Ottawa-area hunters call for bounty on coyotes
Published Friday, February 5, 2010 4:58PM EST
Hunters in eastern Ontario want to put a bounty on coyotes after several reported sightings of the animals across the city.
While coyotes are common in the countryside, sightings within city limits are becoming more frequent.
A coyote attacked and killed a small deer in the backyard of a home in the community of Kanata Lakes on Wednesday night, according to Coun. Marianne Wilkinson.
In south Ottawa, a thin coyote was recently spotted roaming around a playground, just metres away from children playing outdoors.
Experts warn that attacks on people are rare. However, residents are being urged to keep their dogs and cats close.
Coyote population grows
Ontario's Ministry of Natural Resources doesn't keep track of the coyote population. However, hunters say there are definitely more coyotes in the Ottawa-area than in the past.
Three years ago, hunters would trap about 20 coyotes in one year, according to the Ontario Federation of Hunters. Now, they're trapping 30 to 40.
"The population does increase, you can tell by how many they catch," said hunter Len Dickinson.
The Ontario government discontinued a bounty on coyotes almost 40 years ago, after the government deemed the process ineffective.
Now, the province has given the City of Ottawa the go-ahead to hire trappers in the next two months to catch coyotes that wander into city limits.
Despite the increased coyote presence, city officials are asking residents to remain calm.

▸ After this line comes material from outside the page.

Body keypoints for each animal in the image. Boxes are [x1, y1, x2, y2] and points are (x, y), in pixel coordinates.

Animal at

However, hunters say putting a bounty on the animals is the only way to control the population.
"Unless there is some incentive for hunters to go out and remove some of these (coyotes), there's still going to be a problem," said Dickinson.
He says a decrease in the region's deer population could also be linked to a rise in coyote sightings.

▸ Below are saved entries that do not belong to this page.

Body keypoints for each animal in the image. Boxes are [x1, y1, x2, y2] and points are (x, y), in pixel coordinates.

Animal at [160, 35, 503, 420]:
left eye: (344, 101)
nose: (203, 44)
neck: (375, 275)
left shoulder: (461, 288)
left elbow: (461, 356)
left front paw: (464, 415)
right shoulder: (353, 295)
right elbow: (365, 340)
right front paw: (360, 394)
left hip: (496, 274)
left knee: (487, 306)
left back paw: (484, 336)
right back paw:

"They are looking for food, so they're going to get it wherever they can."
Don't approach coyotes
Ontario's Ministry of Natural Resources says coyotes generally tend to avoid people. However, if the animals do get close, they should not be approached.
Residents concerned about the presence of coyotes wandering near their homes are advised to keep their dogs on leashes, and never leave pets unattended.
Residents are also urged to make sure garbage is kept in a secured area, and food scraps are never left unattended outdoors.
The ministry says people should never feed coyotes, which can make the animals less fearful of humans.
If you encounter a coyote:
- Never attempt to tame the animal
- Never turn your back or run from a coyote. Instead, back away from the animal and remain calm.
- Use whistles or personal alarm devices to frighten the animal if it approaches you.